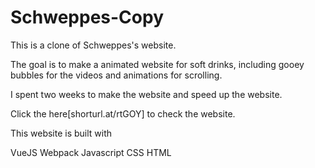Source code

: # Schweppes-Copy

This is a clone of Schweppes's website.

The goal is to make a animated website for soft drinks, including gooey bubbles for the videos and animations for scrolling.

I spent two weeks to make the website and speed up the website.

Click the here[shorturl.at/rtGOY] to check the website.

This website is built with

VueJS
Webpack
Javascript
CSS 
HTML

○ ○ ○

Rewrite the listing above, replacing every occurrence of "website" with "site" and leaving everything else unchanged. Omit the picture from your output.

● EXERCISE RESPONSE:
Source code

: # Schweppes-Copy

This is a clone of Schweppes's site.

The goal is to make a animated site for soft drinks, including gooey bubbles for the videos and animations for scrolling.

I spent two weeks to make the site and speed up the site.

Click the here[shorturl.at/rtGOY] to check the site.

This site is built with

VueJS
Webpack
Javascript
CSS 
HTML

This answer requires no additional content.